_Задания_.
1) Проверьте по отрывку о белом и красном терроре утверждения (а), (б) и (в). Ответьте «да» или «нет» на каждое и приведите решающие слова отрывка дословно. (а) Брошюра Пешехонова называется «Почему я не эмигрировал?». (б) Автор отказывается давать характеристику белого террора. (в) Пешехонов рассказывал об ужасах виселиц в Киеве.
2) Перечислите всех людей, которые названы по фамилии в отрывке о белом и красном терроре.
3) Допишите следующую часть отрывка о белом и красном терроре, начав сразу после его последнего предложения.

_Текст отрывка_.

• • • •

А белый террор? На этом противопоставлении было построено выступление гражданских истцов и свидетелей обвинения на процессе Конради[5]. Это главное оружие в руках известной группы социалистов. Это аргумент и части западноевропейской печати. К сожалению, это противопоставление приходится слышать и в рядах более близких единомышленников. Не кто иной, как А. В. Пешехонов[6] в своей брошюре «Почему я не эмигрировал?» во имя своего писательского беспристрастия счел нужным сопроводить характеристику большевистского террора рядом именно таких оговорок. Говоря о правительстве генерала Деникина, Пешехонов писал: «Или вы не замечаете крови на этой власти? Если у большевиков имеются чрезвычайки, то у Деникина ведь была контрразведка, а по существу — не то же ли самое? О, конечно, большевики побили рекорд и количеством жестокостей намного превзошли деникинцев. Но кое в чем и деникинцы ведь перещеголяли большевиков».
И А. В. Пешехонов в пояснение рассказывал об ужасах виселиц в Ростове-на-Дону. Как убедится Пешехонов из этой книги, он и здесь ошибался — «перещеголять» большевиков никто не мог. Но не в этом дело. Как ослабляется наш моральный протест этими ненужными в данный момент оговорками! Как бесплоден становится этот протест в аспекте исторического беспристрастия!
Я не избегаю характеристики «белого террора» — ему будет посвящена третья часть моей работы. Я допускаю, что мы можем зарегистрировать здесь факты не менее ужасные, чем те, о которых говорит последующее повествование, ибо данные истории нам говорят, что «белый» террор всегда был ужаснее «красного», другими словами, реставрация несла с собою больше человеческих жертв, чем революция.

• • • •

_Исходные данные_.
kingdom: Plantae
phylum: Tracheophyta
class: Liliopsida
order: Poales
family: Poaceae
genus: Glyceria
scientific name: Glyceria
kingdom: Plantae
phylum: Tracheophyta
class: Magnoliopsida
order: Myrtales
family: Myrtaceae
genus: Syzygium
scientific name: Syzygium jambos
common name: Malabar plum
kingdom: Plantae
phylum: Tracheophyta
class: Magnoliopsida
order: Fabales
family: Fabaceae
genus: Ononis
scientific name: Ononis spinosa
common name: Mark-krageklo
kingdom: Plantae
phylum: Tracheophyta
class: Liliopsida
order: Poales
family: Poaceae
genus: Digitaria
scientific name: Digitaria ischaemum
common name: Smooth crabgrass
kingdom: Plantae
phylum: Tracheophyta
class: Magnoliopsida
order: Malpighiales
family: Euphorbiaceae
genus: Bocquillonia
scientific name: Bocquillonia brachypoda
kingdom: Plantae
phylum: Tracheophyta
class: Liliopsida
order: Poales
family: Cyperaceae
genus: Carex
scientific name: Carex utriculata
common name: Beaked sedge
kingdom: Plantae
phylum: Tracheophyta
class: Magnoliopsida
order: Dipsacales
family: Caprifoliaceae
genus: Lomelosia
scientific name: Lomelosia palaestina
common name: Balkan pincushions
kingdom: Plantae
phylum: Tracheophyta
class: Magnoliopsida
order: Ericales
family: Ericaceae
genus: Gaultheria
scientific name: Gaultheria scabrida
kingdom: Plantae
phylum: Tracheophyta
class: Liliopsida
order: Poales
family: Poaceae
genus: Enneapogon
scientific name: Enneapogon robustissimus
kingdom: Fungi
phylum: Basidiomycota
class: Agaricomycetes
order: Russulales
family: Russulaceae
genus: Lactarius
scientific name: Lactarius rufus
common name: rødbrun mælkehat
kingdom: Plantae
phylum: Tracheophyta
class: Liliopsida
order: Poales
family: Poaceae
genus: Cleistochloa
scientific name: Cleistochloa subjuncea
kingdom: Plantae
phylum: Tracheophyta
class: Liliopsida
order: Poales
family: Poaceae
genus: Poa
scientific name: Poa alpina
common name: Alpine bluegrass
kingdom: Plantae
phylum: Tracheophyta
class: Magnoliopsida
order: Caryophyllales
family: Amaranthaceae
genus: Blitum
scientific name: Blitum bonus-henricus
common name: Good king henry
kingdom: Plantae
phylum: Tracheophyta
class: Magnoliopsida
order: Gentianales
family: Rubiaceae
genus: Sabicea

• • • •

_Ответы к заданиям_.
1)
(а) Да: «в своей брошюре «Почему я не эмигрировал?»».
(б) Нет: «Я не избегаю характеристики «белого террора» — ему будет посвящена третья часть моей работы».
(в) Нет: «рассказывал об ужасах виселиц в Ростове-на-Дону».

2) Конради, А. В. Пешехонов, генерал Деникин.

3)
Если признавать большевиков продолжателями революционной традиции, то придется признать и изменение этой традиционной исторической схемы. Нельзя пролить более человеческой крови, чем это сделали большевики; нельзя себе представить более циничной формы, чем та, в которую облечен большевистский террор. Это система, нашедшая своих идеологов; это система планомерного проведения в жизнь насилия, это такой открытый апофеоз убийства, как орудия власти, до которого не доходила еще никогда ни одна власть в мире. Это не эксцессы, которым можно найти в психологии гражданской войны то или иное объяснение.
«Белый» террор явление иного порядка — это прежде всего эксцессы на почве разнузданности власти и мести. Где и когда в актах правительственной политики и даже в публицистике этого лагеря вы найдете теоретическое обоснование террора как системы власти? Где и когда звучали голоса с призывом к систематическим официальным убийствам? Где и когда это было в правительстве генерала Деникина, адмирала Колчака или барона Врангеля?
Моральный ужас террора, его разлагающее влияние на человеческую психику в конце концов не в отдельных убийствах и даже не в количестве их, а именно в системе. Пусть «казацкие» и иные атаманы в Сибири или на Дону, о которых так много говорили обвинители на лозаннском процессе и о которых любят говорить все сопоставляющие красный террор с белым, запечатлели свою деятельность кровавыми эксцессами часто даже над людьми неповинными. В своих замечательных показаниях перед «судом» адмирал Колчак свидетельствовал, что он был бессилен в борьбе с явлением, получившим наименование «атаманщины».
Нет, слабость власти, эксцессы, даже классовая месть и апофеоз террора — явления разных порядков. Вот почему, говоря о «красном терроре», со спокойной совестью я мог в данный момент проходить мимо насилий эпохи «белого террора».
Если наша демократическая печать делает адмирала Колчака ответственным за сибирскую реакцию, то кто же ответственен за то, что происходило и происходит ныне в России?
Максим Горький в брошюре «О русском крестьянстве» упрощенно ответил: «Жестокость форм революции я объясняю исключительной жестокостью русского народа». Трагедия русской революции разыгрывается в среде «полудиких людей»…
«Недавний раб, — заметил в другом месте Горький, — стал самым разнузданным деспотом, как только приобрел возможность быть владыкой ближнего своего»[7].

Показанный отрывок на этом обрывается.